• **TASK TO CARRY OUT**: Please copy out the data exactly, from its first line through the line containing "同，请到店咨询 Specialist 专家。所有银行信用卡分期均需经你的信用卡发卡机构批", inclusive.

::::::::

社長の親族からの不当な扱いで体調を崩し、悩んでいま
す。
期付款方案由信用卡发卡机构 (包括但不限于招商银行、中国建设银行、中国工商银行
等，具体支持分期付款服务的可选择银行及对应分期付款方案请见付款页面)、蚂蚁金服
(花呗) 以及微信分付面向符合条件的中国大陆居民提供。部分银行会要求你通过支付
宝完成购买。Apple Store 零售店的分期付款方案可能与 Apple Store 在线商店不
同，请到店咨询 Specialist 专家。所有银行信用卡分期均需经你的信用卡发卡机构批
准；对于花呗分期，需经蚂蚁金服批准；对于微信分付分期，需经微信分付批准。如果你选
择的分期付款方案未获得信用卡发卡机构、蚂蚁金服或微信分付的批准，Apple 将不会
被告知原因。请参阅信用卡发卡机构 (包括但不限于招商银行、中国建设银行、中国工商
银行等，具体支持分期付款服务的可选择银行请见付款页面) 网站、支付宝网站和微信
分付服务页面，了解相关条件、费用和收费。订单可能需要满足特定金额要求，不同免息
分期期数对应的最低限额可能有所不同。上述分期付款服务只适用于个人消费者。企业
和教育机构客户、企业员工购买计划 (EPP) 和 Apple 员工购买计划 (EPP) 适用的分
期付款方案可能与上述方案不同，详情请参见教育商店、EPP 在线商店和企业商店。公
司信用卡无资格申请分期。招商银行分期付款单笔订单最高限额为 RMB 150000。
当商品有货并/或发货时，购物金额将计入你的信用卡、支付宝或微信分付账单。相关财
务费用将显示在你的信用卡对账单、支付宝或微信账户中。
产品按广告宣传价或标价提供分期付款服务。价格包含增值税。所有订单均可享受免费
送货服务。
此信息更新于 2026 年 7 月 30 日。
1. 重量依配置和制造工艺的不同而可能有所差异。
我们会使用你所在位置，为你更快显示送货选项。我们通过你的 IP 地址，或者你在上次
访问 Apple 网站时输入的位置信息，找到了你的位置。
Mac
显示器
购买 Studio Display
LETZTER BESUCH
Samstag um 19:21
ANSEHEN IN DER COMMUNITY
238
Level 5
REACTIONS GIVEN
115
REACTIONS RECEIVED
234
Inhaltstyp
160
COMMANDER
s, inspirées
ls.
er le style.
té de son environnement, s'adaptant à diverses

::::::::

• **RESULT FOR THIS TASK**:
社長の親族からの不当な扱いで体調を崩し、悩んでいま
す。
期付款方案由信用卡发卡机构 (包括但不限于招商银行、中国建设银行、中国工商银行
等，具体支持分期付款服务的可选择银行及对应分期付款方案请见付款页面)、蚂蚁金服
(花呗) 以及微信分付面向符合条件的中国大陆居民提供。部分银行会要求你通过支付
宝完成购买。Apple Store 零售店的分期付款方案可能与 Apple Store 在线商店不
同，请到店咨询 Specialist 专家。所有银行信用卡分期均需经你的信用卡发卡机构批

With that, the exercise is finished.